Optionally, a policy class can have a handleCollision(arm) method to handle a collision after choosing the arm arm (eg. update an internal index, change a fixed offset etc).
Finally, add it to the Policies/__init__.py file: from .MyPolicy import MyPolicy

For examples, see Arms.Uniform for a fully randomized policy, Arms.EpsilonGreedy for a simple exploratory policy, Arms.Softmax for another simple approach, Arms.UCB for the class Upper Confidence-Bounds policy based on indexes, so inheriting from Policies/IndexPolicy).
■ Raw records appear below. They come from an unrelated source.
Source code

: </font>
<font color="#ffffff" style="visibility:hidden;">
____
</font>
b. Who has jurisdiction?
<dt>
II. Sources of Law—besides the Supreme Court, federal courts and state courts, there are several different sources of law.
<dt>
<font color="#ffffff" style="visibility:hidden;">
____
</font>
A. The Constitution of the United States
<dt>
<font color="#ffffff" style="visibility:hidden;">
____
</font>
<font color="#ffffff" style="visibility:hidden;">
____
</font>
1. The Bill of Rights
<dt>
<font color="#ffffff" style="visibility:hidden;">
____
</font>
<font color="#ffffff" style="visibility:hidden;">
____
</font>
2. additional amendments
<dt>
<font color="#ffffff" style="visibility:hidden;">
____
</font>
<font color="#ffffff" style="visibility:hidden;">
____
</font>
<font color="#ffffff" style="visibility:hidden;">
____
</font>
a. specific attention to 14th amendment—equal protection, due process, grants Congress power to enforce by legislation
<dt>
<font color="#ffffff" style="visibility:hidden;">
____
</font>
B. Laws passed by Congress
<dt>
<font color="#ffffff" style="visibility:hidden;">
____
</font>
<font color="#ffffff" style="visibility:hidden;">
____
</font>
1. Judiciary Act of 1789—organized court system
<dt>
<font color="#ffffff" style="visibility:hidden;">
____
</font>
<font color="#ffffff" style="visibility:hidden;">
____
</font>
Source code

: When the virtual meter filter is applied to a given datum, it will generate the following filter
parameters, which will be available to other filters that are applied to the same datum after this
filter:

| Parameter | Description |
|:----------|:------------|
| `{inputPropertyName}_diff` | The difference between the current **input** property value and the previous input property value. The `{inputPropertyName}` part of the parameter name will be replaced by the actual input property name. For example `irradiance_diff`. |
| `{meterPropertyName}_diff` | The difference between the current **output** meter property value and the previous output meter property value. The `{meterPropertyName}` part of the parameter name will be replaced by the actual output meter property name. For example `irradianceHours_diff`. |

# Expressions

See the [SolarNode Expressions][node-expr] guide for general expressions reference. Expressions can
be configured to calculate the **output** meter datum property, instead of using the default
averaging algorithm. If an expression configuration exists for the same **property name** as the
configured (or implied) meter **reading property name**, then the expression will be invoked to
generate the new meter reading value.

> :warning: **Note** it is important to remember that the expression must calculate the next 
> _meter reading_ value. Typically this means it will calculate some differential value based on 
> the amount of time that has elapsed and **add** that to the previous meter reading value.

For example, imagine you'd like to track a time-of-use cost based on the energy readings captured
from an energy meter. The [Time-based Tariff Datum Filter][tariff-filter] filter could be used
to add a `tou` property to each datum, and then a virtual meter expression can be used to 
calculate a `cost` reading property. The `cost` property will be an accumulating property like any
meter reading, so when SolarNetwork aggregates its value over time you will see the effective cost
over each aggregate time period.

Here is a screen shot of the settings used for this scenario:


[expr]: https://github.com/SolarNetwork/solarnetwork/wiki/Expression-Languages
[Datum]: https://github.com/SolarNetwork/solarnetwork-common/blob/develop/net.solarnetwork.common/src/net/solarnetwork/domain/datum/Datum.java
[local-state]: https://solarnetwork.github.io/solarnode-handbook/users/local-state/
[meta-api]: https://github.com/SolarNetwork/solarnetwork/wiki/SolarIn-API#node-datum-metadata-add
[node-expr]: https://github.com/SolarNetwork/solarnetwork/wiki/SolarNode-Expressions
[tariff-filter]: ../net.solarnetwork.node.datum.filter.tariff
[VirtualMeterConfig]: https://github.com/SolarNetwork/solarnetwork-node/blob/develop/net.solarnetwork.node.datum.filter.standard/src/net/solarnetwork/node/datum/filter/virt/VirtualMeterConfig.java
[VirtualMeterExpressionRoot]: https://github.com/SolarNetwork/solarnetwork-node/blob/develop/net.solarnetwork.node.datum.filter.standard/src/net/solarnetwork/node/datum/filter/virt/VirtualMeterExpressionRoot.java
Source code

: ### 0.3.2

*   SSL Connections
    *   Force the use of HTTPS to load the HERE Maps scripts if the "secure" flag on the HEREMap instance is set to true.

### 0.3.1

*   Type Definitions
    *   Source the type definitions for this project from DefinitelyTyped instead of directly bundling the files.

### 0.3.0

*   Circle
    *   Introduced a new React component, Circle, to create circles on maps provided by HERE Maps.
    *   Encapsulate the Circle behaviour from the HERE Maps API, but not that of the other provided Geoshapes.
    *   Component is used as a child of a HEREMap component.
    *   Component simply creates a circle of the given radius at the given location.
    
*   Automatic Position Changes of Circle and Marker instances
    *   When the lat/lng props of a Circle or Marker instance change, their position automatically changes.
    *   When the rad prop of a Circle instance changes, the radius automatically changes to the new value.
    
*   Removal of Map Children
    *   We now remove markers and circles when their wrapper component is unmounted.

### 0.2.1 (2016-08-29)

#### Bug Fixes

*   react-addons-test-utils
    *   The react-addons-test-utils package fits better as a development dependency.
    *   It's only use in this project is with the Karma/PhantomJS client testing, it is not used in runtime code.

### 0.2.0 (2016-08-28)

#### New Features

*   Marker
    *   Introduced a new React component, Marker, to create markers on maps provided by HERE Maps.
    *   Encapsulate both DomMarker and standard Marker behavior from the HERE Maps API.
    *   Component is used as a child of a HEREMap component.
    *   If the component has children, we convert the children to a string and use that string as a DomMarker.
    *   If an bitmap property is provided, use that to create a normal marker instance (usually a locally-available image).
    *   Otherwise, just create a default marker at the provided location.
There is also Arms.Thompson and Arms.BayesUCB for Bayesian policies (using a posterior, e.g., like Arms.Beta), Arms.klUCB for a policy based on the Kullback-Leibler divergence.

For less classical Arms.AdBandit is an approach combining Bayesian and frequentist point of view, and Arms.Aggregator is my aggregating policy.

For example, use this template:

class MyPolicy(object):
    def __init__(self, nbArms, *args, **kwargs):
        self.nbArms = nbArms
        # TODO Finish this method that initialize the arm MyArm

    def __str__(self):
        return "MyArm(...)".format('...')  # TODO

    def startGame(self):
        pass  # Can be non-trivial, TODO if needed

    def getReward(self, arm, reward):
        # TODO After the arm 'arm' has been pulled, it gave the reward 'reward'
        pass  # Can be non-trivial, TODO if needed

    def choice(self):
        # TODO Do a smart choice of arm
        return random.randint(self.nbArms)

    def handleCollision(self, arm):
        pass  # Can be non-trivial, TODO if needed

Other choice...() methods can be added, if this policy MyPolicy has to be used for multiple play, ranked play, etc.

For a new multi-users policy¶

Make a new file, e.g., MyPoliciesMultiPlayers.py
Save it in PoliciesMultiPlayers/
The file should contain a class, of the same name, e.g., like this, class MyPoliciesMultiPlayers(object):
This class MyPoliciesMultiPlayers has to have at least an __init__ method to create the arm; a __str__ method to print it as a string; and a children attribute that gives a list of players (single-player policies).
Finally, add it to the PoliciesMultiPlayers/__init__.py file: from .MyPoliciesMultiPlayers import MyPoliciesMultiPlayers

For examples, see PoliciesMultiPlayers.OracleNotFair and PoliciesMultiPlayers.OracleFair for full-knowledge centralized policies (fair or not), PoliciesMultiPlayers.CentralizedFixed and PoliciesMultiPlayers.CentralizedCycling for non-full-knowledge centralized policies (fair or not). There is also the PoliciesMultiPlayers.Selfish decentralized policy, where all players runs in without any knowledge on the number of players, and no communication (decentralized).